I tested it and put in the wrong info to get the enter here onl page, once i hit that the login window that comes up has this info in it


Htaccess login system for **********! If you have a problem with the htaccess or you never recieved a email about the change in the htaccess pass, email me @ ******@wwwsupersite.com and I will help where I can. Thanks!


Where can i edit that? that certainly is not the host of our servers info so wondering where that is coded.... (i asked the host and he has no idea where that info would be pulled from...)

Mudvayne
12 Mar 2006, 06:29
I tried those tools. generated the info, uploaded the files in ASCII and i know the info was right i was typing in, it was in the right directory, but it justkept popping up as if i was putting in the wrong login info - but i know i wasnt...
But bro.. Mine works fine.. here is some info..

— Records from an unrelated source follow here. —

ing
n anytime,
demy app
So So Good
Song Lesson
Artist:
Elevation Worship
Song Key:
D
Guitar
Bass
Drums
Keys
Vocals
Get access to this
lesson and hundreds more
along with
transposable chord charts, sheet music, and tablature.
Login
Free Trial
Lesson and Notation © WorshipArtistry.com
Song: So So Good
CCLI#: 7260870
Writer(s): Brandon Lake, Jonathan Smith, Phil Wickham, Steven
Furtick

http://www.vbulletin.com/forum/admincp
http://www.golpo.net/forum/admincp

http://www.vbulletin.com/forum/modcp
http://www.golpo.net/forum/modcp

http://www.vbulletin.com/forum/includes
http://www.golpo.net/forum/includes

http://www.vbulletin.com/forum/install
http://www.golpo.net/forum/install

:).. So I prefer .htaccess.. Newayz did u upload the .htaccess & .htpasswd in the right directory? If so thn it should work.. Did u use the encoded pass in .htpasswd ?

Nathan2006
14 Mar 2006, 14:43
Thnk you its a lot better :)

Install

Just 1 question I added the code as you said, but do you only get 1 login screen or 2?

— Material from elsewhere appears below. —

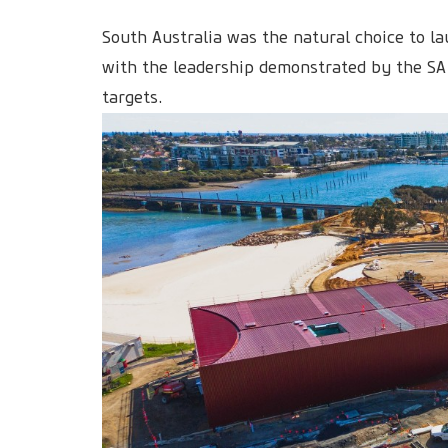
South Australia was the natural choice to la
with the leadership demonstrated by the SA
targets.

Meaning should the old login screen appear after the new login box?

Thanks :)


Edit: Its ok its fully working now

Thank you :)

mike12345
05 May 2006, 07:25
cool thanks! i will use this

IncredibleHawk
05 May 2006, 07:49
Very Very Nice and thanks your a life saver!:banana:

ShadowOne
19 Oct 2006, 08:34
So You All Are Sayin You Cant Give The Password Out To The Other Admins? I Like It Just For More Security Against Anyone...Why Block From Other Admins?

da420
19 Oct 2006, 09:04
Ive always .htaccess my admin cp via my host cPanel... :)

vietkieu_cz
23 Oct 2006, 22:27
very userfull, thank you very much

manutdvn
29 Nov 2006, 09:46
Thank you. Do you have any update for this mod?

Hornstar
10 Jan 2007, 13:06
didnt work for me in 3.6.4 it game me an error, but its cool, im using cpanel now, it does the job fine.